PROBLEM TO SOLVE:
Among the records below, find the line with "Panel set 1: First" and the line with "Panel set 2: Shape". Set down both and every line between, exactly and with no pictures, but nothing else.

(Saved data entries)
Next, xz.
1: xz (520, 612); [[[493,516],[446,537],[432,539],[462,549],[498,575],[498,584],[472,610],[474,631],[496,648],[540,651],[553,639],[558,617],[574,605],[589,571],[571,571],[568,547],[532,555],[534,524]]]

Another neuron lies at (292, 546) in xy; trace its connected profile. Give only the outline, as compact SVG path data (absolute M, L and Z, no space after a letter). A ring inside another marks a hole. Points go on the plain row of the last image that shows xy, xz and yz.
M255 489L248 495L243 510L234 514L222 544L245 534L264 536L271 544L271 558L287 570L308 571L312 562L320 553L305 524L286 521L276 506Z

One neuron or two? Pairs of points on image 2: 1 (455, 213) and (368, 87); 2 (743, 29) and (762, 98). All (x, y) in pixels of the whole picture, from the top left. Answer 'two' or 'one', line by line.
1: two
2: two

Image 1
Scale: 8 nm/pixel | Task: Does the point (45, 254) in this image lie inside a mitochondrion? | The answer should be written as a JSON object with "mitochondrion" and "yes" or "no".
* * *
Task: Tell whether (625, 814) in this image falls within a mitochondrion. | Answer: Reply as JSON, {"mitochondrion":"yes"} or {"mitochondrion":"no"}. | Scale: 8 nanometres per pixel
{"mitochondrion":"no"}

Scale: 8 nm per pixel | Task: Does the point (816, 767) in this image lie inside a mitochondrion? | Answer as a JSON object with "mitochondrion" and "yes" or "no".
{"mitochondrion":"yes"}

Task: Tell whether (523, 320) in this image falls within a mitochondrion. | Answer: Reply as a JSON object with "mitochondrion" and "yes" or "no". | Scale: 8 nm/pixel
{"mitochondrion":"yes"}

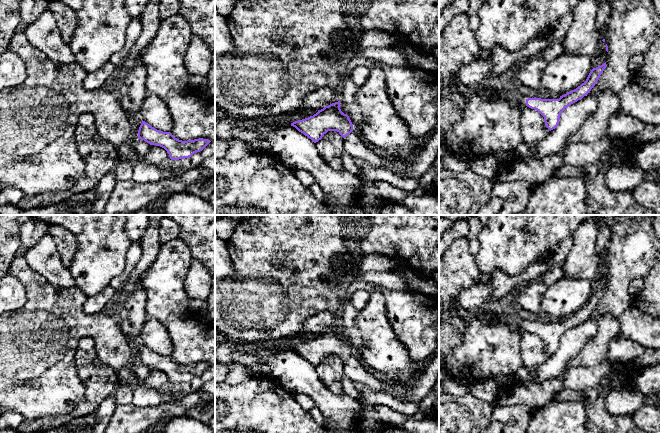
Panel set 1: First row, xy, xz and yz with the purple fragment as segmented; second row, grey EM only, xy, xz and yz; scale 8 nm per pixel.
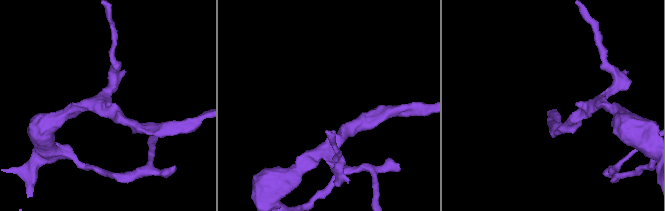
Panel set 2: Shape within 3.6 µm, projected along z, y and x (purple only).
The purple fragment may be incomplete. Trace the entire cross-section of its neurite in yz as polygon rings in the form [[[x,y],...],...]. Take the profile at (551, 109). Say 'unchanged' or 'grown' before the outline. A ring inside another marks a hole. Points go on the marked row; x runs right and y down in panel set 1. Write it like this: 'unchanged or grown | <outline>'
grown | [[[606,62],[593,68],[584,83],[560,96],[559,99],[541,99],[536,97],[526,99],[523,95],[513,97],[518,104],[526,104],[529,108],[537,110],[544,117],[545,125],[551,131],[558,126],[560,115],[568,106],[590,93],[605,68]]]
* * *
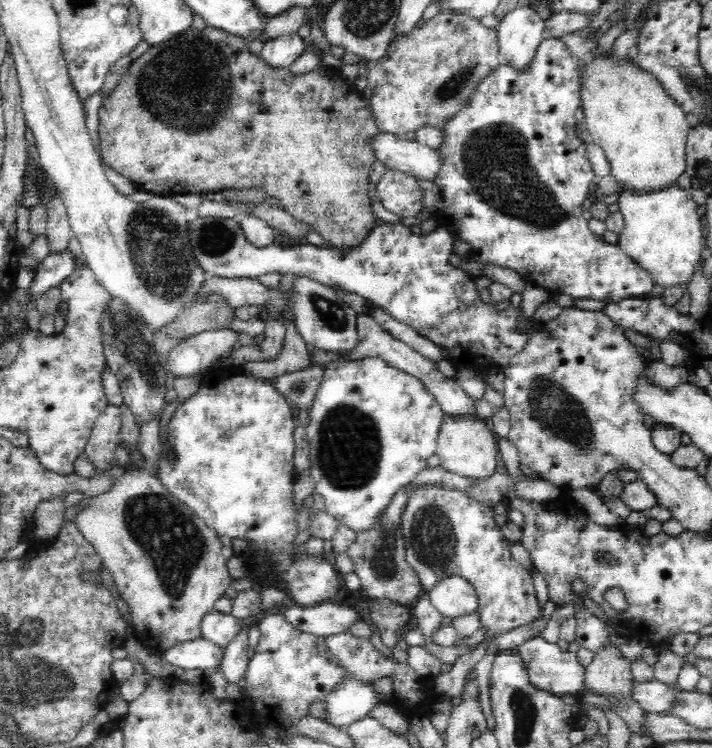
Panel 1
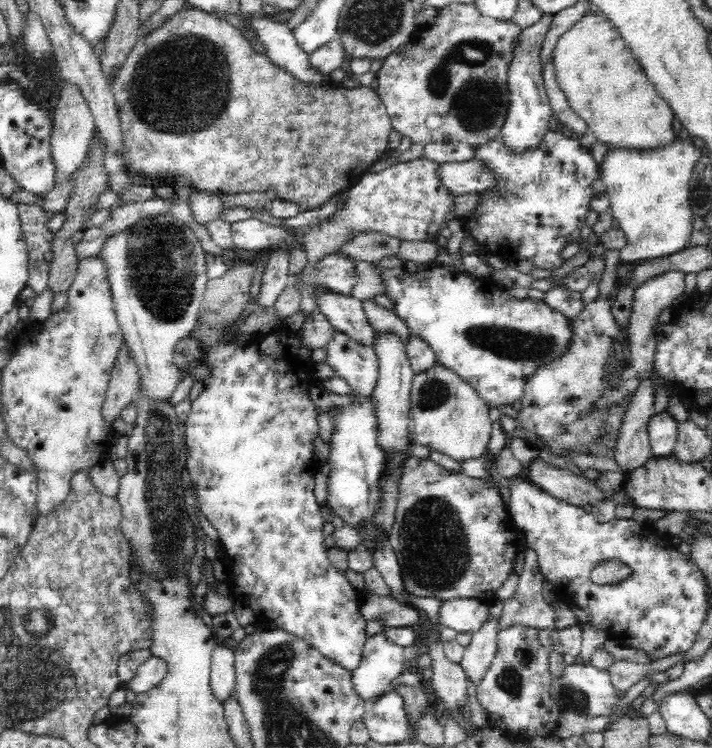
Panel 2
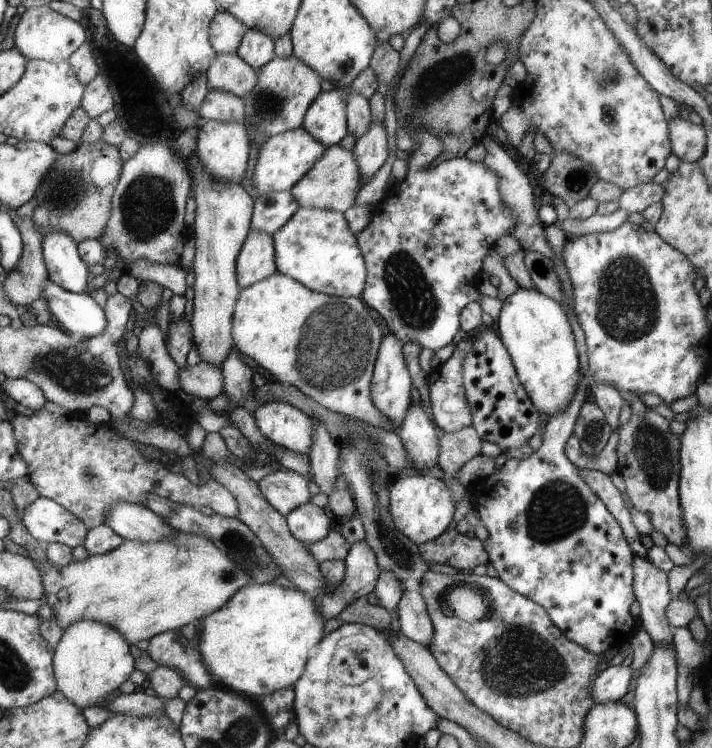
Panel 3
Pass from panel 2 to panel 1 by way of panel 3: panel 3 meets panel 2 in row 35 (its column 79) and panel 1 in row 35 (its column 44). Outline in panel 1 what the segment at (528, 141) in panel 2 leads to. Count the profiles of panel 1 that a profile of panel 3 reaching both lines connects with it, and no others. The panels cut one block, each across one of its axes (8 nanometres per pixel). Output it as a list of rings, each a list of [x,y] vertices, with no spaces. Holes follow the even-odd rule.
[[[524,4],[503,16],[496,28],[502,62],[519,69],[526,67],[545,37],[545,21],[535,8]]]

TASK ANSWER:
Panel set 1: First row, xy, xz and yz with the purple fragment as segmented; second row, grey EM only, xy, xz and yz; scale 8 nm per pixel.
Panel set 2: Shape within 3.6 µm, projected along z, y and x (purple only).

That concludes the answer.